Are you concerned that such “duck typing” on records w.r.t. their field names might lead to loss of the very safety Haskell works so hard to guarantee? One can imagine two record types which from separate frameworks, one of which has the fields “name” and “size,” (maybe a key for a cache table of encoded data) and the other of which has those names plus “color” (referring to, say, a shape entity in a drawing application). The former is technically a subtype of the latter, as you’ve defined subtyping, but those fields are semantically distinct, and the type intersection is actually pretty meaningless.

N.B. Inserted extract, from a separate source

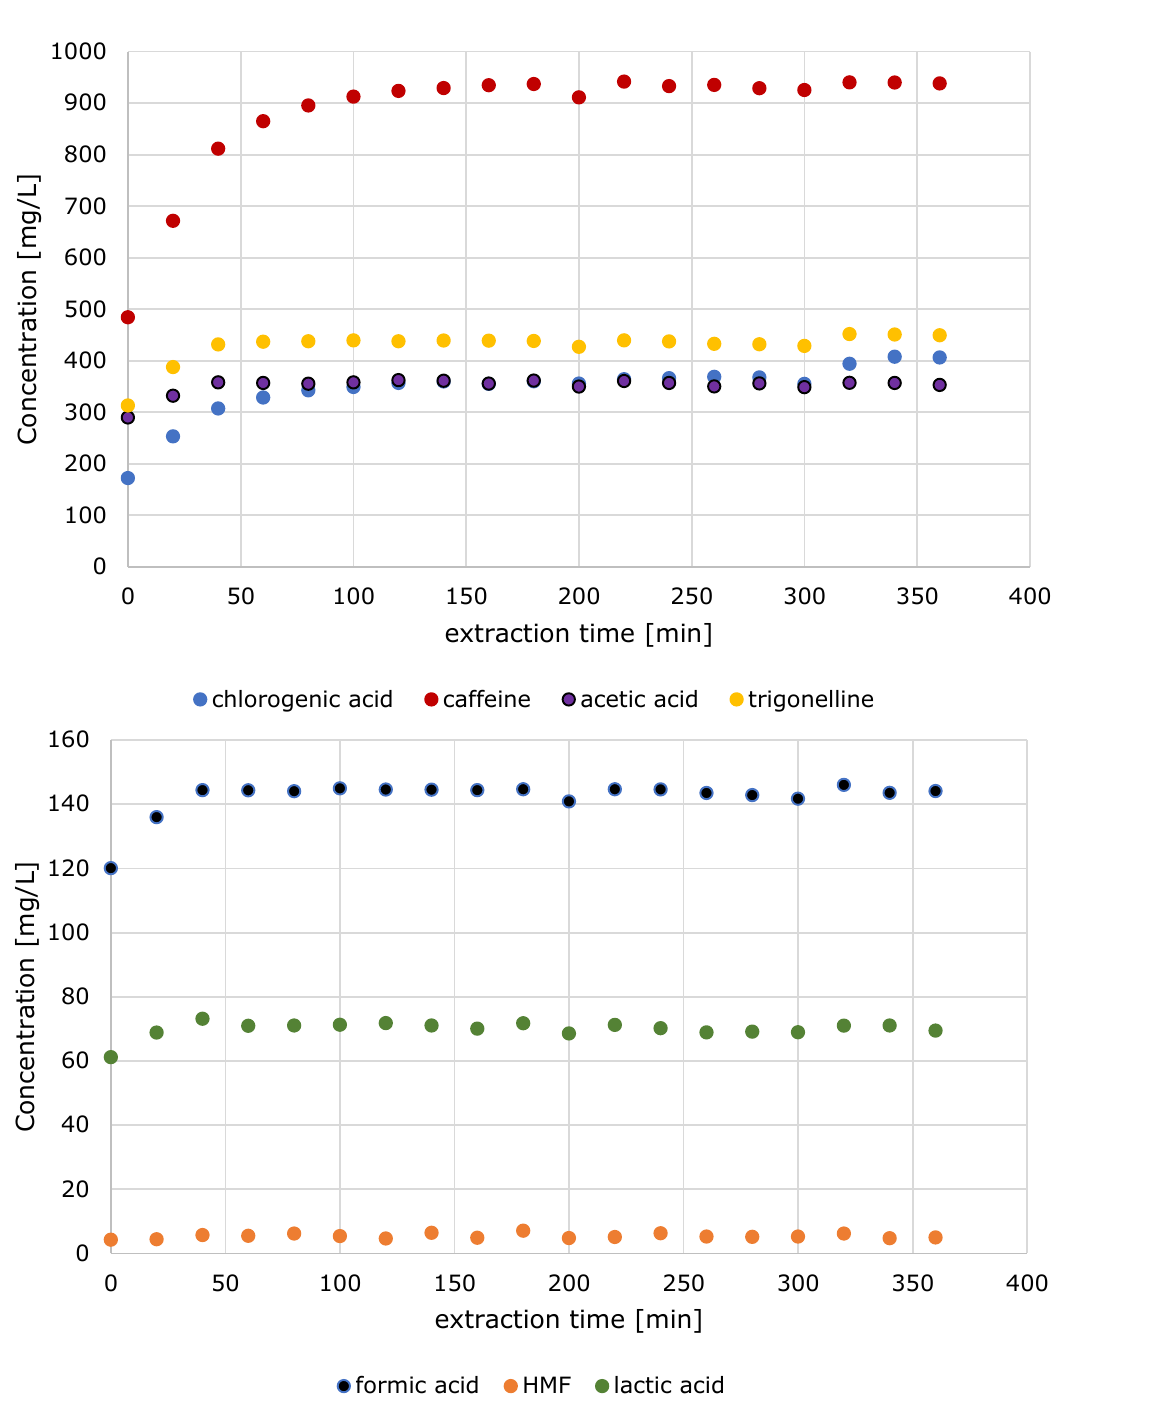
Figure 7. Evolution of chlorogenic acid, caffeine, acetic acid, trigonelline ( a ) and formic acid, 5-hydroxymethylfurfural (HMF), lactic acid ( b ) ( n = 1).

Thanks, Andy, that’s a really good question. This seems to be one of the primary weaknesses of structural typing… One thing that could be done to get around it would be to generalize Field to be polymorphic over the kind of its key; that way, when desiring guarantees that your spurious relations to not arise between your records and those of other modules, you could use your own universe of keys, like so:
data (:::) :: k -> * -> * where
Field :: s ::: t
data LocallyAvailableFields = Name | Age
name = Field :: Name ::: String
age = Field :: Age ::: Int
man = (name, "jon") :& (age, 20) :& RNil
Another thing that might be done would be to abstract out even the field representation itself; this would make the implementation a bit more complicated, but it would allow easy declaration of local “field universes”:
data MyFields :: * -> * where
Name :: MyFields String
Age :: MyFields Int
man = (Name, "jon") :& (Age, 20) :& RNil
I sort of like this approach, but I haven’t yet thought through its implications on the rest of the system; currently a lot depends on the structure of the field representation, but it may be possible to abstract that away and allow something like what I have proposed above.